Can Cate Blanchett do no wrong? I feel like, just like Meryl, she elevates whatever anything she is on, and that is certainly true with “Truth.” In this movie, Blanchett plays Mary Mapes, the CBS News producer responsible for the 2004 investigation of President George W Bush’s National Guard sham of a service (an accusation that was never denied by the White House) But, scrutiny of some documents led to her downfall, and eventually Dan Rather’s as well. The movie, written and directed by James Vanderbilt, based on Mapes’ book. This may not be the fairest source for this story, but the film painstakingly recreates this version of what happened, how CBS threw its news division under the bus, instead of protecting their news team.
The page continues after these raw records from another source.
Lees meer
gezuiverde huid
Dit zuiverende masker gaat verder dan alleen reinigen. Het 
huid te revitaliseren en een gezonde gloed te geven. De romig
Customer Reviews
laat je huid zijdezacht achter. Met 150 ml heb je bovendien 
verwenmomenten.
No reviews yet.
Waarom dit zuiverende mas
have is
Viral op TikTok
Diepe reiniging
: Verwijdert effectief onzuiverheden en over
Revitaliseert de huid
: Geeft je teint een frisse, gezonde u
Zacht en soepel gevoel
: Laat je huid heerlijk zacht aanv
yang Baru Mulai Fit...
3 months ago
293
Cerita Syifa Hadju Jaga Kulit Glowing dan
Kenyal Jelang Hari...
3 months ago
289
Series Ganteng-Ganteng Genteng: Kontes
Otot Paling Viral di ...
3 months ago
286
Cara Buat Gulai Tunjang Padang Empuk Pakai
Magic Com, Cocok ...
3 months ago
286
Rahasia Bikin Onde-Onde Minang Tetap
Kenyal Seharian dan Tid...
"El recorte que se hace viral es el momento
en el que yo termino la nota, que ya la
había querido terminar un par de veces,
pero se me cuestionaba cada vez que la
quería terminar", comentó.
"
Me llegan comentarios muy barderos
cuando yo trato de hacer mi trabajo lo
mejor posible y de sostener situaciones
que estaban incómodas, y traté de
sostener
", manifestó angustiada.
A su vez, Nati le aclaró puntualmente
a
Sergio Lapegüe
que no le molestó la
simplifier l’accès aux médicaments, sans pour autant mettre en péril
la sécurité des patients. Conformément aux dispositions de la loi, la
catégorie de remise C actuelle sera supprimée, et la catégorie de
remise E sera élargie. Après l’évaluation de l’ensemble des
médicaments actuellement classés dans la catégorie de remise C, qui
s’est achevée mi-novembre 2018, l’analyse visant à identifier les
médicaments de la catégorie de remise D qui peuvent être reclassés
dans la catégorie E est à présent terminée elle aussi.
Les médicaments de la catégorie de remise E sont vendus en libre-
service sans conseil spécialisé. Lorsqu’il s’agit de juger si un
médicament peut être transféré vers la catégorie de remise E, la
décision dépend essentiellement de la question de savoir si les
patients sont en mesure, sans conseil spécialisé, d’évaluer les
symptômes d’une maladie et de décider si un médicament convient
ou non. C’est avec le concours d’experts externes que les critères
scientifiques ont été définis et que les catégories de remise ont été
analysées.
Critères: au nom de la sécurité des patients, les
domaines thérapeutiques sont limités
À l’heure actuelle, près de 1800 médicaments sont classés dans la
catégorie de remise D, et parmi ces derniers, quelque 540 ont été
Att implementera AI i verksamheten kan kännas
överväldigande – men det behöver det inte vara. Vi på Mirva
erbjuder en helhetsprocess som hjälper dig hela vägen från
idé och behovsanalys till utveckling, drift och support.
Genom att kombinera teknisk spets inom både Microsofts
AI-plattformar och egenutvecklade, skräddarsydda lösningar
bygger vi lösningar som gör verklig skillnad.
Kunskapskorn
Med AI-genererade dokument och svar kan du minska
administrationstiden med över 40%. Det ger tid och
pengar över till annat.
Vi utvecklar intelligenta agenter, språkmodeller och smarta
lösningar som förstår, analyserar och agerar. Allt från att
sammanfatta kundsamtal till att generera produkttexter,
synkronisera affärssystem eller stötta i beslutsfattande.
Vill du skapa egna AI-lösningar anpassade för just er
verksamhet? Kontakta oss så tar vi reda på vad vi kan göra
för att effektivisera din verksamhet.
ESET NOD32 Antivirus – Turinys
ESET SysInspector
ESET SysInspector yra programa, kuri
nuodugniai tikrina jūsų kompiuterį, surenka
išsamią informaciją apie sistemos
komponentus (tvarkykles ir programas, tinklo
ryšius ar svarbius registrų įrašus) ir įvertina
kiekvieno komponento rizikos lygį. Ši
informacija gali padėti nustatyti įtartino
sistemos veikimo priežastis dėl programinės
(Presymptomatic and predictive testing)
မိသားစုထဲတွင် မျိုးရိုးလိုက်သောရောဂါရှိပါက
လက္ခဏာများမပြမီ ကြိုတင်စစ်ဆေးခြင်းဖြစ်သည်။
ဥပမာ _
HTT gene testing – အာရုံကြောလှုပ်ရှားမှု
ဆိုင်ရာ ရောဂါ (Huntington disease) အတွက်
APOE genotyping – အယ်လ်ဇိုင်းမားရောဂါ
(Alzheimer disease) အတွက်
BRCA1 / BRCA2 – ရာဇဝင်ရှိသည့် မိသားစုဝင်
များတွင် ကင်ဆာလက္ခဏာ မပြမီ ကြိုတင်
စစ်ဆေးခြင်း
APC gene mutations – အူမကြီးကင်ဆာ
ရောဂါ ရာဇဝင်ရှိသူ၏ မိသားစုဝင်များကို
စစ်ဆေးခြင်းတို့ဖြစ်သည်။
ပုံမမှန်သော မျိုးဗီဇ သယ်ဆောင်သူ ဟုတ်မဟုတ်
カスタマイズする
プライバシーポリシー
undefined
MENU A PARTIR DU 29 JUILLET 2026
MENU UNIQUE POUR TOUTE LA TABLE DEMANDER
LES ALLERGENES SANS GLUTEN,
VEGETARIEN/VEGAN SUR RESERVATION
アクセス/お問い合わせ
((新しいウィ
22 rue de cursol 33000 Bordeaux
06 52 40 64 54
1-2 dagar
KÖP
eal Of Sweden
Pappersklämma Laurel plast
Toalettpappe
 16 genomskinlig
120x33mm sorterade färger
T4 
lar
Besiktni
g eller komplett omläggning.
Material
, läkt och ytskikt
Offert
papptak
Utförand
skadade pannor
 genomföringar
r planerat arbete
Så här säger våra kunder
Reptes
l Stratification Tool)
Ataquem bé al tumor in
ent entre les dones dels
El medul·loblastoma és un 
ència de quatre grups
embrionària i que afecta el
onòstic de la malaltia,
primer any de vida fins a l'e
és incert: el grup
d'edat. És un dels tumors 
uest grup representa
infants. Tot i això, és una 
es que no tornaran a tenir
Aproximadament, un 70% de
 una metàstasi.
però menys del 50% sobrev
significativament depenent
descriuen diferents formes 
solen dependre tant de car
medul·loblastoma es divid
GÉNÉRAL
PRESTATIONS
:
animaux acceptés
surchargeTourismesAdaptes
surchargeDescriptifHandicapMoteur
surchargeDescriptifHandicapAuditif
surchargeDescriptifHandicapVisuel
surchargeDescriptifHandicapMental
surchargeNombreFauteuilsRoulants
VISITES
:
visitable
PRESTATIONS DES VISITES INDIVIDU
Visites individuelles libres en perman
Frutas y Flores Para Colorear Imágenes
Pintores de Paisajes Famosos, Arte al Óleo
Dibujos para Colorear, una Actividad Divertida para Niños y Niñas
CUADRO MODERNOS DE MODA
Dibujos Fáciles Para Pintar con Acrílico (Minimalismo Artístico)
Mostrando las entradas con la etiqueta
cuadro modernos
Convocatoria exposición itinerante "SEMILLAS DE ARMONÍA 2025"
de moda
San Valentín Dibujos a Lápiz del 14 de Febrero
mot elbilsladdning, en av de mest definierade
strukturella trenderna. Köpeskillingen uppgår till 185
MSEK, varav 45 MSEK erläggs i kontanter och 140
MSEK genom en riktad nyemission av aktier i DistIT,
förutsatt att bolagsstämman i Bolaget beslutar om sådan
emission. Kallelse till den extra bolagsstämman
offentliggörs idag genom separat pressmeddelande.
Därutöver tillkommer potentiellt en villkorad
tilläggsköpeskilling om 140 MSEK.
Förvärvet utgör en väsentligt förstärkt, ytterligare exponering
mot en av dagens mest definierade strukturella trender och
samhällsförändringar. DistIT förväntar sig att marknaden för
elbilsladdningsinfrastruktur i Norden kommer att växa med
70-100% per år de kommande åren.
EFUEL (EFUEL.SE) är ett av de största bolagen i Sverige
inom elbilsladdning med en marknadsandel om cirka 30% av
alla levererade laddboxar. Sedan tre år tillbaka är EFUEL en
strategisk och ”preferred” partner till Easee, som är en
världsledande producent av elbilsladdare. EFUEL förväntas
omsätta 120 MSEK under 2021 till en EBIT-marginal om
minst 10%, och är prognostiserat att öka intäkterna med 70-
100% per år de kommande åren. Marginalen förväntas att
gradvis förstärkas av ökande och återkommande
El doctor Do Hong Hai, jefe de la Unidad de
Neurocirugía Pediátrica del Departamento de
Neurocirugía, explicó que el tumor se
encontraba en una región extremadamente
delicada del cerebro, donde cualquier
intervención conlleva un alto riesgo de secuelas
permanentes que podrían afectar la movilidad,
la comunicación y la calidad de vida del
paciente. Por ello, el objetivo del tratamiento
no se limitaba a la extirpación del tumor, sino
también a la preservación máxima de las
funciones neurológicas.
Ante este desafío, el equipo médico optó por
This movie shows how nowadays, sound bites are more important than the actual story, and how small details can obscure the real questions in pertinent issues. I thought it was a fascinating story, and as I said, Blanchett is a joy to watch – we see her embody Mapes’ character, and believe. Redford does a more subdued portrayal of Rather, and even though they look dissimilar, Redford captures the newsman’s spirit, and after a while, you cease to see Redford and you start seeing Rather. This is a great his-and-hers performance, and I hope the movie finds an audience. It isn’t doing terribly well, as the film is being buried among the Fall releases.